Task goal>
In the data below, find the line containing "The pecan pie has all of your favorite f" and the line containing "See more FAQs", then reproduce them and every line between, exactly. Omit pictures.
Dataset content: Begin
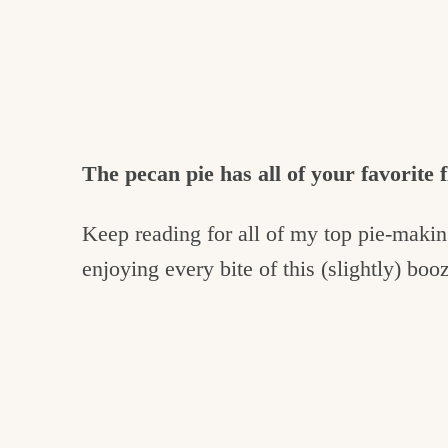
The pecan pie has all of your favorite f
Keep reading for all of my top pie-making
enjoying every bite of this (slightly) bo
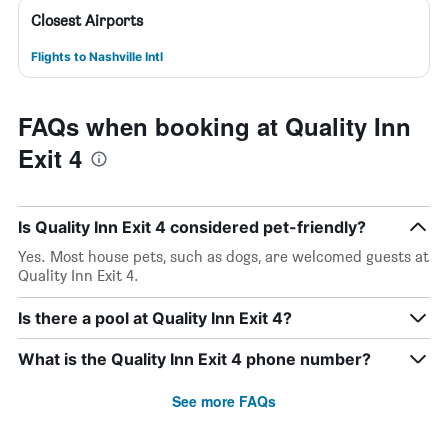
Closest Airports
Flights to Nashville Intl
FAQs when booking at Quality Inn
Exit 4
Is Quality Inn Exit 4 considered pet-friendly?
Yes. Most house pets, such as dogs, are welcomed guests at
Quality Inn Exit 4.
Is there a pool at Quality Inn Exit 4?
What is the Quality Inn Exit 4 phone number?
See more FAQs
Dataset content: End
Dataset content: Begin
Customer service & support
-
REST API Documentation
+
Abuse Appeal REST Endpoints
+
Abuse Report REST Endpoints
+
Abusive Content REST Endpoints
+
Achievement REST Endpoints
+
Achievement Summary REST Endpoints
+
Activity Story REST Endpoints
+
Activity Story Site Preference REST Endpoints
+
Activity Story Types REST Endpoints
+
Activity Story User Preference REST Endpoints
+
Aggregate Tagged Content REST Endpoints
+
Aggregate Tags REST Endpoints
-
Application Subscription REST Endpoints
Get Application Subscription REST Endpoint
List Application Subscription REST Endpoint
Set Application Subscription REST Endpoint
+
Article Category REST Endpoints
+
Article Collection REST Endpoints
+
Dataset content: End
Dataset content: Begin
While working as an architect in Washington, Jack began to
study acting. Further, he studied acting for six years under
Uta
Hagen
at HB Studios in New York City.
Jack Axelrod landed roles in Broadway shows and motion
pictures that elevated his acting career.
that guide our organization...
Dataset content: End
Finished task>
The pecan pie has all of your favorite f
Keep reading for all of my top pie-making
enjoying every bite of this (slightly) bo
Closest Airports
Flights to Nashville Intl
FAQs when booking at Quality Inn
Exit 4
Is Quality Inn Exit 4 considered pet-friendly?
Yes. Most house pets, such as dogs, are welcomed guests at
Quality Inn Exit 4.
Is there a pool at Quality Inn Exit 4?
What is the Quality Inn Exit 4 phone number?
See more FAQs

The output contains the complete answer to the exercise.